→ What to work on: Copy the lines from the one with "verte de pâte de bois" up to and including the one with "Papier enduit de PE". Change "CONTACT" to "NOUS CONTACTER" and leave everything else unchanged.
■ ■ ■ ■ ■
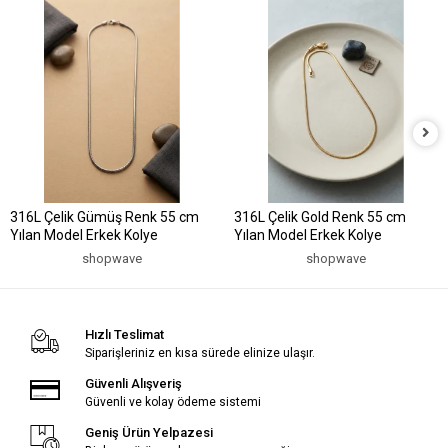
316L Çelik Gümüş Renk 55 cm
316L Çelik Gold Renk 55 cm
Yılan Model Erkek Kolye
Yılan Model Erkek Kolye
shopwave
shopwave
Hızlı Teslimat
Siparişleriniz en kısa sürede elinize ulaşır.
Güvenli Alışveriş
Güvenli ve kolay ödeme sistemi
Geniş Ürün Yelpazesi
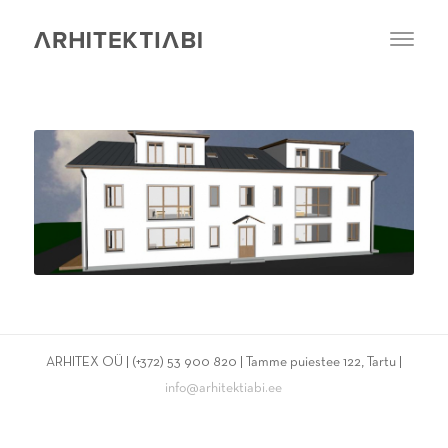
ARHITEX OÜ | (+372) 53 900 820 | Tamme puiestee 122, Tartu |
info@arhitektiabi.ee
■ ■ ■ ■ ■
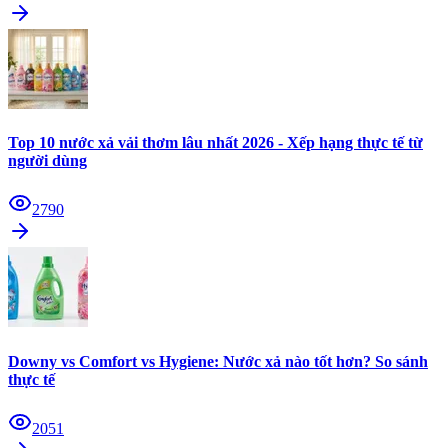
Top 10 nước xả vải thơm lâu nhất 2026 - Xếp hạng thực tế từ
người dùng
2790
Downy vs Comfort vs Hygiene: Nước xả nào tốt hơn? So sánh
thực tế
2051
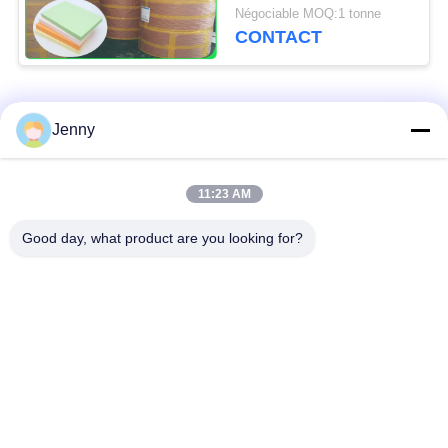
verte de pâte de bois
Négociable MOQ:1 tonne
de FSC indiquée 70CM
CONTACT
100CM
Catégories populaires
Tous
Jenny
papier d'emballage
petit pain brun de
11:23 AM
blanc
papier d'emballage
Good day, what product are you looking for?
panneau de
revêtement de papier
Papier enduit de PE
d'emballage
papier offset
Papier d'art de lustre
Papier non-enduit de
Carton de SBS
■ ■ ■ ■ ■
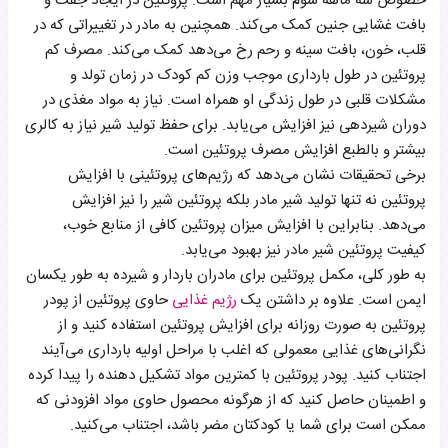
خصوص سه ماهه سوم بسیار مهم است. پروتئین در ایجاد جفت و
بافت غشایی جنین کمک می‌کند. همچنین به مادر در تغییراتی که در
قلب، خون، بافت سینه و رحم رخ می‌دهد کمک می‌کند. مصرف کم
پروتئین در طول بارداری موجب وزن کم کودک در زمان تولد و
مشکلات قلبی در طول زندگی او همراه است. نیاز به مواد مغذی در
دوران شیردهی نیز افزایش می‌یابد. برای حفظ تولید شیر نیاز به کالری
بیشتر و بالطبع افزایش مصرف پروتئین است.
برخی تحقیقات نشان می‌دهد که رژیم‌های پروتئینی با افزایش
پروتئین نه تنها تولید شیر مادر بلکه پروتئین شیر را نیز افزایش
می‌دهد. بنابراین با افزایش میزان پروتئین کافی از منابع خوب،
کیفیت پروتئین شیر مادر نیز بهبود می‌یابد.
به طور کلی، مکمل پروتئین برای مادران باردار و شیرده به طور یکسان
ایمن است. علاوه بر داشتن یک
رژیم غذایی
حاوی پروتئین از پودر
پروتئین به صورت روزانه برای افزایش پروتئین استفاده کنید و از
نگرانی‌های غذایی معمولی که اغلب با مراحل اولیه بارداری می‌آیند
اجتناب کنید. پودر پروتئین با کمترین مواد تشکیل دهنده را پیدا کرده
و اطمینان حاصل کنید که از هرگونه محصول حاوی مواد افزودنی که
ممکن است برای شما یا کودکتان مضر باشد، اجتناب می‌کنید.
■ ■ ■ ■ ■
→ Result of the exercise:
verte de pâte de bois
Négociable MOQ:1 tonne
de FSC indiquée 70CM
NOUS CONTACTER
100CM
Catégories populaires
Tous
Jenny
papier d'emballage
petit pain brun de
11:23 AM
blanc
papier d'emballage
Good day, what product are you looking for?
panneau de
revêtement de papier
Papier enduit de PE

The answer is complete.